ある社会システムを維持するためのコストが、それによって得られるベネフィットを明らかに上回るようになった時、人々はそのシステムから離れ、あるいはその崩壊を容認し、リヴァイアサンを誕生させるというわけだ。
このフレームワークを当てはめると、現代の男性が結婚から撤退しつつある現象は、変化した社会システムに対する極めて合理的な適応行動と解釈出来るだろう。かつてはハイリターンな「投資」であった結婚が、現代では成功してもリターンが少なく、失敗すれば全てを失いかねない「ハイリスク・ローリターンなギャンブル」へと変質しただ。この状況下でギャンブルから「降りる」という選択をする人々が増えるのは不思議ではない。
テインターがリヴァイアサンを「必ずしも大惨事ではない」と述べたように、個人レベルで見れば、結婚からの撤退はリスクを回避し、個人の幸福を最大化するための賢明な選択かもしれない。
しかし社会全体の視点で見れば、この「静かな撤退」の広がりは、結婚制度が本来担ってきた「次世代の再生産」という根源的な機能の衰退を意味する。これは人口減少、社会保障制度の危機、そして共同体の崩壊といった、より大きな問題へと直結していく。

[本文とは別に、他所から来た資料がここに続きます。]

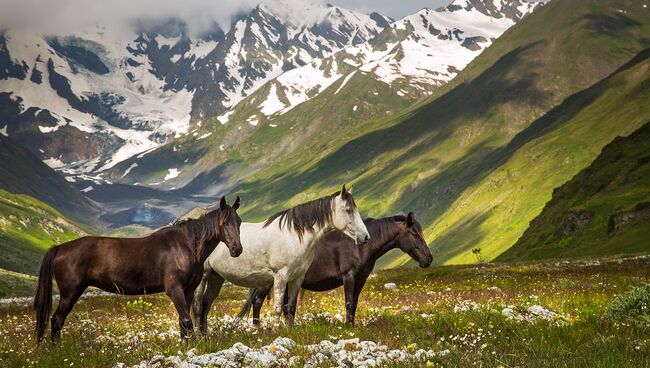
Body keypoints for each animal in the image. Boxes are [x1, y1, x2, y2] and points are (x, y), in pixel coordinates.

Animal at [33, 197, 240, 344]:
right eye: (224, 222)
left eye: (238, 221)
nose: (237, 249)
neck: (185, 246)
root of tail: (60, 247)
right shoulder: (175, 290)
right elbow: (187, 321)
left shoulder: (188, 291)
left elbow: (183, 321)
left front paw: (186, 346)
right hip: (70, 292)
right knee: (56, 320)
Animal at [190, 185, 368, 332]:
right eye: (348, 210)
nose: (365, 237)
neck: (294, 236)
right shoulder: (280, 277)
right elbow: (277, 307)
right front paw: (277, 331)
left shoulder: (297, 278)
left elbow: (290, 308)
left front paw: (290, 330)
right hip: (204, 276)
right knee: (198, 305)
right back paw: (199, 335)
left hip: (216, 277)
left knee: (206, 304)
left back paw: (206, 334)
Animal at [237, 213, 430, 324]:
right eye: (414, 233)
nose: (428, 259)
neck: (360, 246)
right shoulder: (349, 276)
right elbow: (349, 302)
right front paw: (347, 327)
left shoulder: (360, 279)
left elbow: (354, 304)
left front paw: (351, 325)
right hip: (267, 283)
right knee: (258, 302)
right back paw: (257, 328)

ローマ帝国が、その維持コストを賄えなくなった末に崩壊したように、現代社会もまた、その存続の基盤である「家族」というシステムを維持するためのコストとベネフィットのバランスが崩れ、システムそのものが機能不全に陥っている。そして生まれ落ちるリヴァイアサンは、決して甘美な終末をもたらす存在ではないだろう。